▸ **Problems and tasks**
a. Using the passage on seismic monitoring networks, decide whether each statement agrees with it: (i) Bayesian OED requires four elements; (ii) the framework locates seismic events from waveform amplitude data; (iii) the optimizer finds a sensor network that minimizes EIG. Answer yes or no for each and quote the words of the passage that decide it.
b. Transcribe word for word the part of the passage on seismic monitoring networks starting with "The paper tackled" and going on through "earth model uncertainty.".

The paper tackled the problem of optimizing seismic monitoring networks to improve the ability to identify and locate seismic sources, using Bayesian optimal experimental design to maximize expected information gain, resulting in a framework that explores trade-offs like sensor fidelity and earth model uncertainty.

Monitoring networks increasingly aim to assimilate data from a large number of diverse sensors covering many sensing modalities. Bayesian optimal experimental design (OED) seeks to identify data, sensor configurations, or experiments which can optimally reduce uncertainty and hence increase the performance of a monitoring network. Information theory guides OED by formulating the choice of experiment or sensor placement as an optimization problem that maximizes the expected information gain (EIG) about quantities of interest given prior knowledge and models of expected observation data. Therefore, within the context of seismo-acoustic monitoring, we can use Bayesian OED to configure sensor networks by choosing sensor locations, types, and fidelity in order to improve our ability to identify and locate seismic sources. In this work, we develop the framework necessary to use Bayesian OED to optimize a sensor network's ability to locate seismic events from arrival time data of detected seismic phases at the regional-scale. Bayesian OED requires four elements: 1) A likelihood function that describes the distribution of detection and travel time data from the sensor network, 2) A Bayesian solver that uses a prior and likelihood to identify the posterior distribution of seismic events given the data, 3) An algorithm to compute EIG about seismic events over a dataset of hypothetical prior events, 4) An optimizer that finds a sensor network which maximizes EIG. Once we have developed this framework, we explore many relevant questions to monitoring such as: how to trade off sensor fidelity and earth model uncertainty; how sensor types, number, and locations influence uncertainty; and how prior models and constraints influence sensor placement.

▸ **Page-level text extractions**
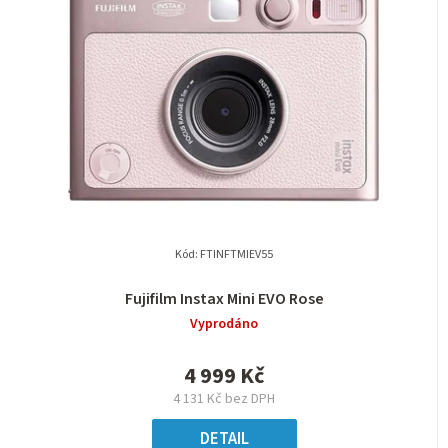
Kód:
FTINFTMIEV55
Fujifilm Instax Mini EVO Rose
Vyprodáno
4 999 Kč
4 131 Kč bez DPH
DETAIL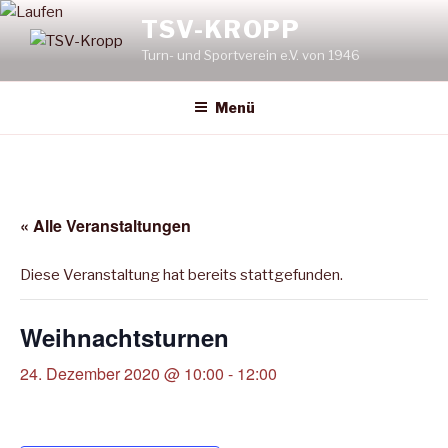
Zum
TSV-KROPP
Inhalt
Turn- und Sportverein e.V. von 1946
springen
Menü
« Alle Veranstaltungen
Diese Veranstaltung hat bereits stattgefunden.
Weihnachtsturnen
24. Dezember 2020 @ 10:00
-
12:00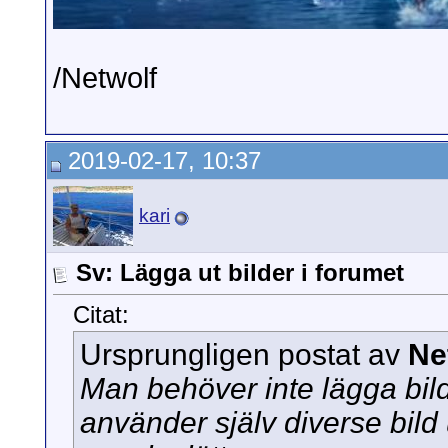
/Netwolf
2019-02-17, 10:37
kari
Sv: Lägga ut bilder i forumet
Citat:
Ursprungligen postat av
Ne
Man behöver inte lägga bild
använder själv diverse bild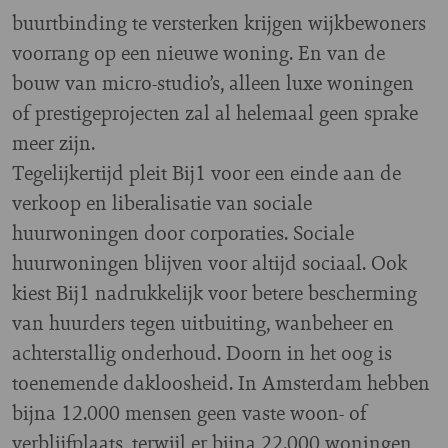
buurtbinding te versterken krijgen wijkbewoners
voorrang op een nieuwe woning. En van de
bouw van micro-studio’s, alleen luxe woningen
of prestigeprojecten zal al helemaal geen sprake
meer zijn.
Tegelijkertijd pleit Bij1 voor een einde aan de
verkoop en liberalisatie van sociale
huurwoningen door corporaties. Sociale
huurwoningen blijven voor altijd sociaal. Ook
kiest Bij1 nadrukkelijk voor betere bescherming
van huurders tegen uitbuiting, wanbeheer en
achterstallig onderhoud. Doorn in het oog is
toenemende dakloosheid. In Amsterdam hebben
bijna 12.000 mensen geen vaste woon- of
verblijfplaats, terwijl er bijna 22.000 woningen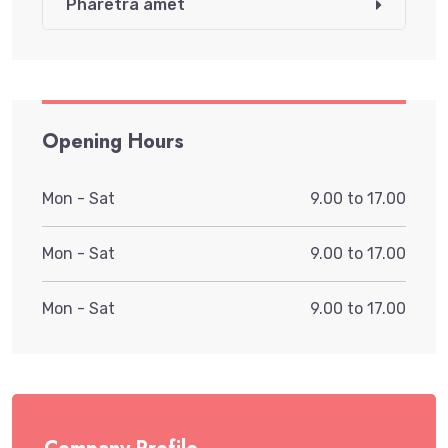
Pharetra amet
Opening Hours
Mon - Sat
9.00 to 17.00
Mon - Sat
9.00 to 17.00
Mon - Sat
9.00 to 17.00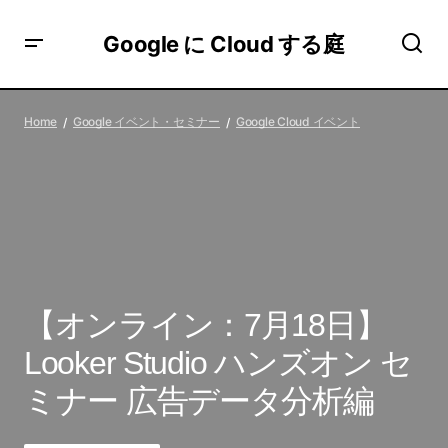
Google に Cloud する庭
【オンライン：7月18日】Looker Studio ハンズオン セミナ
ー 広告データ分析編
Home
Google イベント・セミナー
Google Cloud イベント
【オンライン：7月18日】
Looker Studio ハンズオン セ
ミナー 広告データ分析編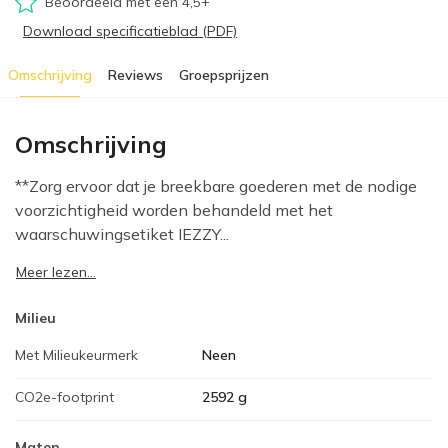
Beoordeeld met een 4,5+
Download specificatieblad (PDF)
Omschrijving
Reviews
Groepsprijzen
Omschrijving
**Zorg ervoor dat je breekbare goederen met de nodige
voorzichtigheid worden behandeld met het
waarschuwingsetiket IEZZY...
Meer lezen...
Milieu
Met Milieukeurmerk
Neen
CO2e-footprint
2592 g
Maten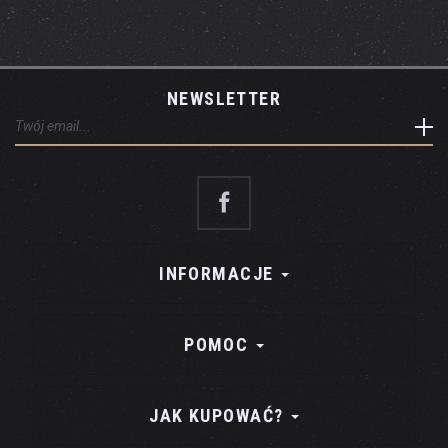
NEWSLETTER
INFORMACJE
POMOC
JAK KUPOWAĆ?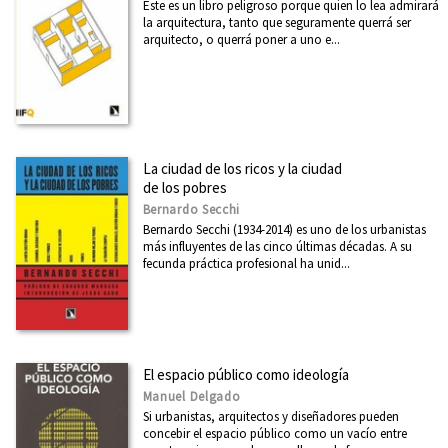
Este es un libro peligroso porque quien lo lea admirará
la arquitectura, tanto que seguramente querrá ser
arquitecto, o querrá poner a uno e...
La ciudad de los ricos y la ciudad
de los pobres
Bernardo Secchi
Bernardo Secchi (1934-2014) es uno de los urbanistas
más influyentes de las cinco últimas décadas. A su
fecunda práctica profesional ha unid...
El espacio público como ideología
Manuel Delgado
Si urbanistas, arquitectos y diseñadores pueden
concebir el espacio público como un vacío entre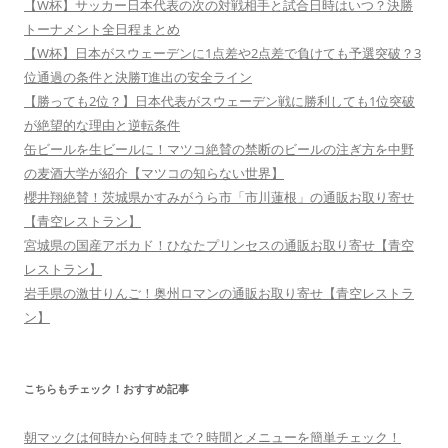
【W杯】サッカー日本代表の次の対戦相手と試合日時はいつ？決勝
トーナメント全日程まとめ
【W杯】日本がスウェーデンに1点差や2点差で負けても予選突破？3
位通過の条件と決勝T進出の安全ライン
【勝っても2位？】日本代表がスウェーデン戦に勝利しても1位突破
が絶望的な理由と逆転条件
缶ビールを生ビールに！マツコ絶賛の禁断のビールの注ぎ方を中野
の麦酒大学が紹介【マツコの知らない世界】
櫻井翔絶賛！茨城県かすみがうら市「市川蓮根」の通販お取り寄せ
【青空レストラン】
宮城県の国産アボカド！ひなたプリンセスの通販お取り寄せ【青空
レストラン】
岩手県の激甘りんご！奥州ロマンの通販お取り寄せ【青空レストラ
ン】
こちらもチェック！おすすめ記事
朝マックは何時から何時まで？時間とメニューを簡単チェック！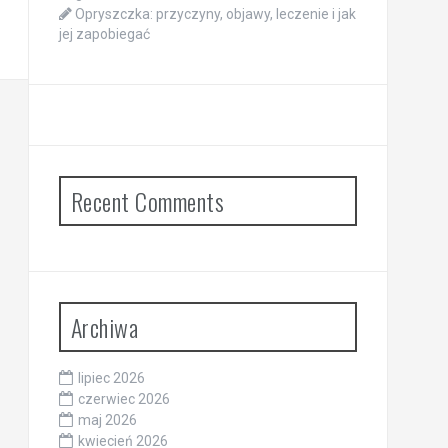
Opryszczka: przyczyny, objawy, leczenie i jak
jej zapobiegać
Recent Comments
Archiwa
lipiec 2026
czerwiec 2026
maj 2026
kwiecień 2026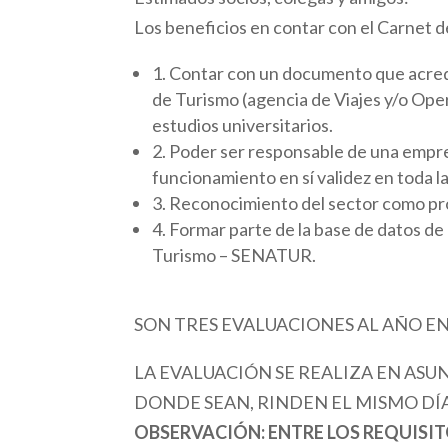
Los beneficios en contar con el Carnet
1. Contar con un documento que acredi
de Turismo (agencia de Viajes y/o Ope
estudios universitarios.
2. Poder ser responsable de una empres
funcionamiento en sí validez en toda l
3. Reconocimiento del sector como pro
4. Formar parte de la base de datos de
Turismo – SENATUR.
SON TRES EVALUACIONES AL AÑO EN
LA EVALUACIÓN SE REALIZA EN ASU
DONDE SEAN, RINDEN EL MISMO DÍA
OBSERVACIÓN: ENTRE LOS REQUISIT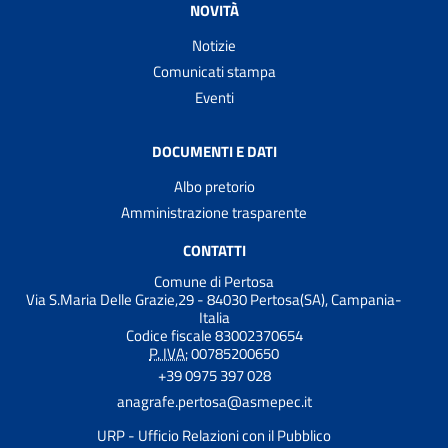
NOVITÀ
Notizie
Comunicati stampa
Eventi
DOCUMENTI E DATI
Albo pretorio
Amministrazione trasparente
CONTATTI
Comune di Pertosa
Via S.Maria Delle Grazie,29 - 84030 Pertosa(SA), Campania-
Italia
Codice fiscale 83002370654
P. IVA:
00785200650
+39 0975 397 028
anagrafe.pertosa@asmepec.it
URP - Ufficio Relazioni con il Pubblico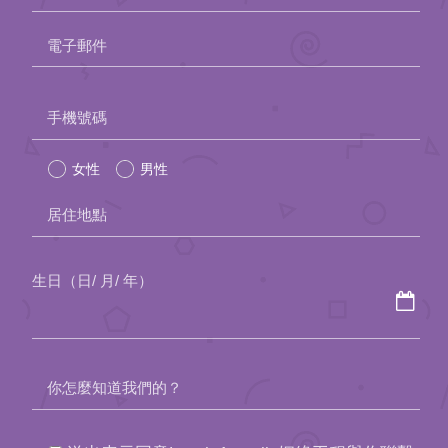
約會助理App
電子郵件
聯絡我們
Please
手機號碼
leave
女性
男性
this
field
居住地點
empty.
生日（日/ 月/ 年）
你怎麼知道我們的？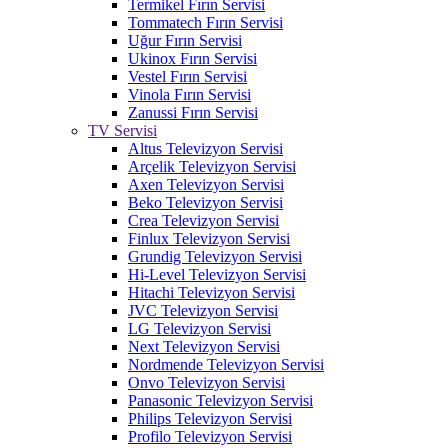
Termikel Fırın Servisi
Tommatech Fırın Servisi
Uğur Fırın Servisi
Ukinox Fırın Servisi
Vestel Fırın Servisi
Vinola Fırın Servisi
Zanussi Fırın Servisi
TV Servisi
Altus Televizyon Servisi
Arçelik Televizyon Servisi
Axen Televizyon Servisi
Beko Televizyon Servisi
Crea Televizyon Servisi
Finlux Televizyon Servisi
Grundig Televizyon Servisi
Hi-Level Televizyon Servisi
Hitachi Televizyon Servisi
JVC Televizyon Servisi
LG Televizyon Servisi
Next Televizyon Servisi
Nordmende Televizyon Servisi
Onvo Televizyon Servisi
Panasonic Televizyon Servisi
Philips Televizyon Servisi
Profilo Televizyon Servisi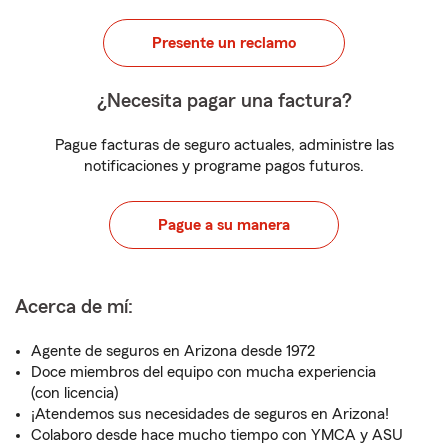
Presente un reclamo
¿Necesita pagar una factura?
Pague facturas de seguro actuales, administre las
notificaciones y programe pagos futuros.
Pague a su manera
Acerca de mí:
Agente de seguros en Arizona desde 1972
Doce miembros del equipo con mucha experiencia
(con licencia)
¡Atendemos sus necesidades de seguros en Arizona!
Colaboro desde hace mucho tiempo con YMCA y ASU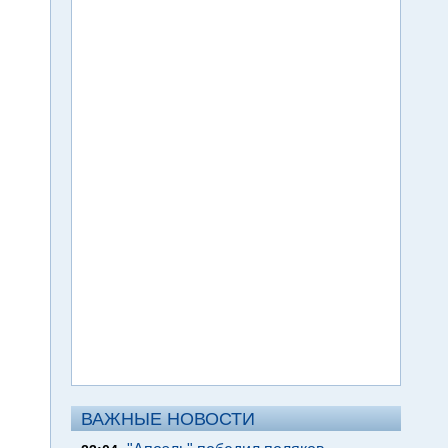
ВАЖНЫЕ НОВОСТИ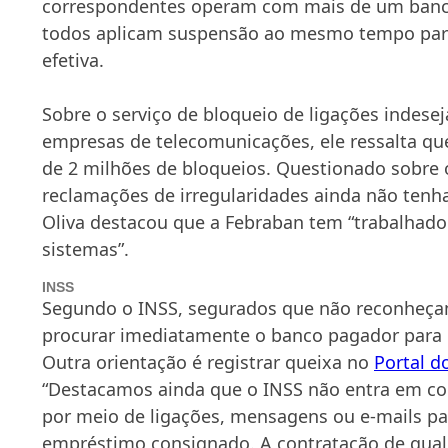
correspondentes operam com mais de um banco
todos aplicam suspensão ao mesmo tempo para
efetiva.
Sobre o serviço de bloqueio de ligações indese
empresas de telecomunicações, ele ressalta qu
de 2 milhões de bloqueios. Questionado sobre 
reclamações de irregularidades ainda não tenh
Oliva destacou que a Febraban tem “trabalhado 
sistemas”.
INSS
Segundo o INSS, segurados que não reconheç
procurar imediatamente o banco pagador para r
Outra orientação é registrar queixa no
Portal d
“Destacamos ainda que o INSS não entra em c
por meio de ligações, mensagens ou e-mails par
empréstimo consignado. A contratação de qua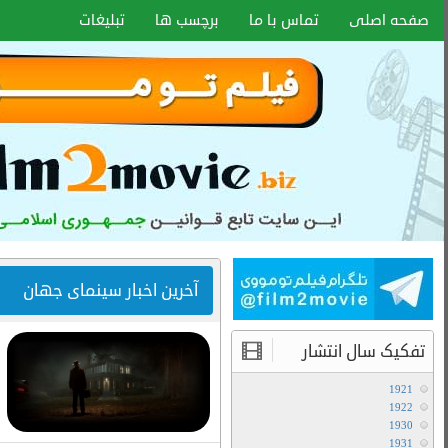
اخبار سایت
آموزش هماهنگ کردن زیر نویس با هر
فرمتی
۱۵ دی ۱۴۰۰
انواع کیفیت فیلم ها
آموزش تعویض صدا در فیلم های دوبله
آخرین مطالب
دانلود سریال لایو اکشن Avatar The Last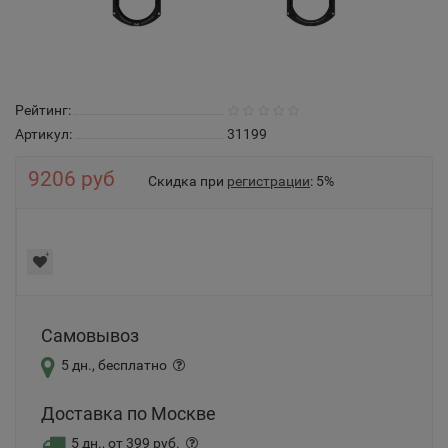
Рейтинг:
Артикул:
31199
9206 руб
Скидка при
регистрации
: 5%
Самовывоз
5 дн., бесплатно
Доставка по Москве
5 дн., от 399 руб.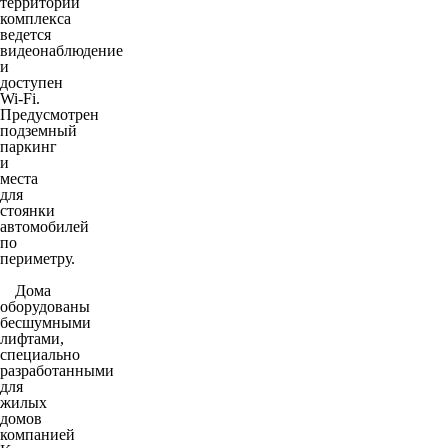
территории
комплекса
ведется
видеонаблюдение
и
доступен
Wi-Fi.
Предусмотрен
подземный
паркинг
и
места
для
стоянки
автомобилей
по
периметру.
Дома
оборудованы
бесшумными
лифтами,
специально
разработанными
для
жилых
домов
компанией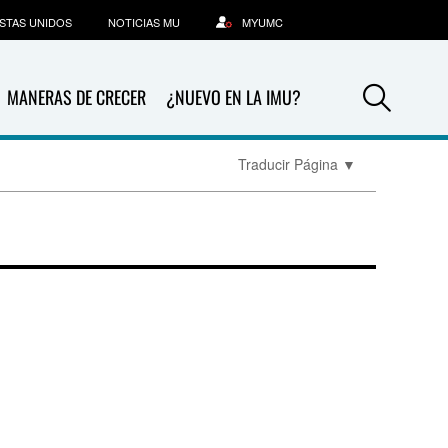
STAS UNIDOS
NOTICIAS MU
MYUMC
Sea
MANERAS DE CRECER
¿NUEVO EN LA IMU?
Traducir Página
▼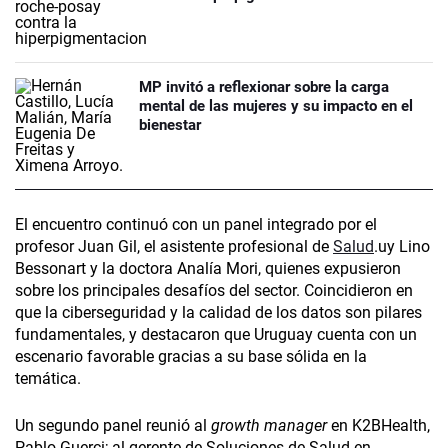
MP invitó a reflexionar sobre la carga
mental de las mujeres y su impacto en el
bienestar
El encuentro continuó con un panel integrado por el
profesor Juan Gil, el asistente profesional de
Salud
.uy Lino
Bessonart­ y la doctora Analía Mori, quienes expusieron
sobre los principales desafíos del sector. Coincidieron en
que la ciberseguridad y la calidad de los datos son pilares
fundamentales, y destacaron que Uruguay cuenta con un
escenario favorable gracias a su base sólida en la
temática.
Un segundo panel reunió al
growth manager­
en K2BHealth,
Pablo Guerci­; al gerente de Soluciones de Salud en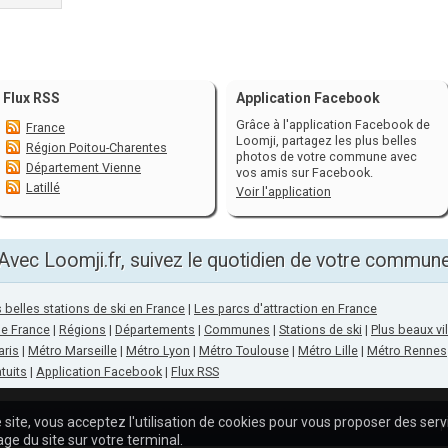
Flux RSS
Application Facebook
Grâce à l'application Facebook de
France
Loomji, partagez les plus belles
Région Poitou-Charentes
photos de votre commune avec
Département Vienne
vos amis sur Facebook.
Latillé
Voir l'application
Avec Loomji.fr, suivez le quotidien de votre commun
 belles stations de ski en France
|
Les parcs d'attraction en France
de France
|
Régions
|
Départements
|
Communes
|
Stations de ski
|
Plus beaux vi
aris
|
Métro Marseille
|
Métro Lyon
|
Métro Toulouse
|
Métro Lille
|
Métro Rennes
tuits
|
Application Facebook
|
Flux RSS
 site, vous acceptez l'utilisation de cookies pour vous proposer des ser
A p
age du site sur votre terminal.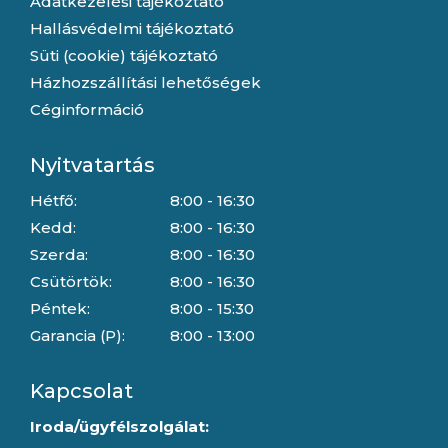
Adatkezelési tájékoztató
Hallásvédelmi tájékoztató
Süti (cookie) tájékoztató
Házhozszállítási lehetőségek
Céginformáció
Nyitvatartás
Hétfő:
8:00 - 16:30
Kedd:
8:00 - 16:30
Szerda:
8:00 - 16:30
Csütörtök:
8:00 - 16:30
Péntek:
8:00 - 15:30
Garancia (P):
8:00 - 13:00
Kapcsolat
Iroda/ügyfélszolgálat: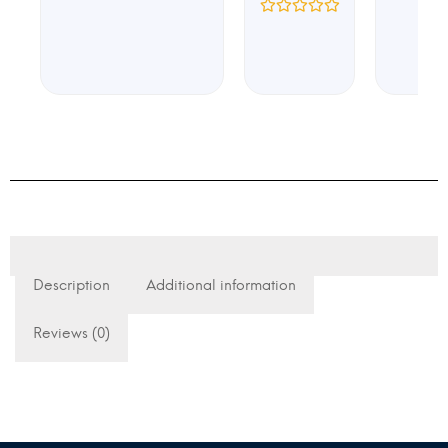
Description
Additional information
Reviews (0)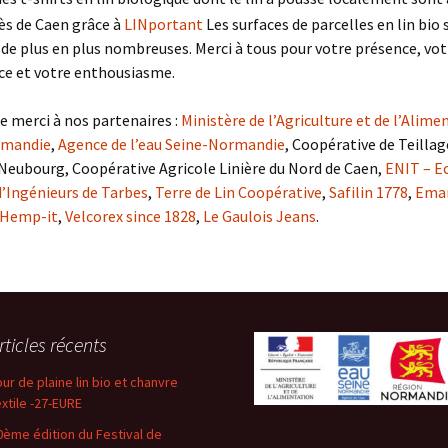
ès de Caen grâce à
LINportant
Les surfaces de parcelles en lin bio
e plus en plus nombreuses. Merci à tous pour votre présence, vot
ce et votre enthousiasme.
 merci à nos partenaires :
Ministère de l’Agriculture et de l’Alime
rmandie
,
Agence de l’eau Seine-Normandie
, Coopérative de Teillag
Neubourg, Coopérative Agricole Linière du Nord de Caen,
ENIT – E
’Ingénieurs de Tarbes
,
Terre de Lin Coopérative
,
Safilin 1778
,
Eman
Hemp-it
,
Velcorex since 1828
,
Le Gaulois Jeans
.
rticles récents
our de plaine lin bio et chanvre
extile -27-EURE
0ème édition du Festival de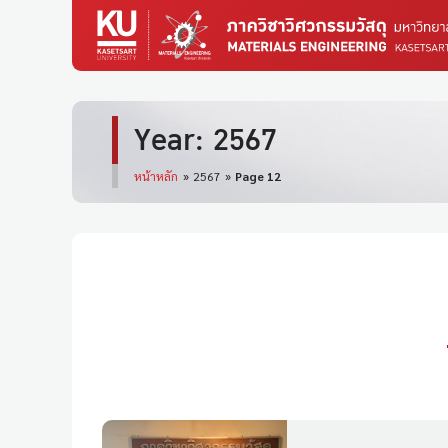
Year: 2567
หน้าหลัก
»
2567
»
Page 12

▸ **Numbered responses**
a.
(i) Yes: "Bayesian OED requires four elements"
(ii) No: "from arrival time data of detected seismic phases at the regional-scale"
(iii) No: "An optimizer that finds a sensor network which maximizes EIG"

b.
The paper tackled the problem of optimizing seismic monitoring networks to improve the ability to identify and locate seismic sources, using Bayesian optimal experimental design to maximize expected information gain, resulting in a framework that explores trade-offs like sensor fidelity and earth model uncertainty.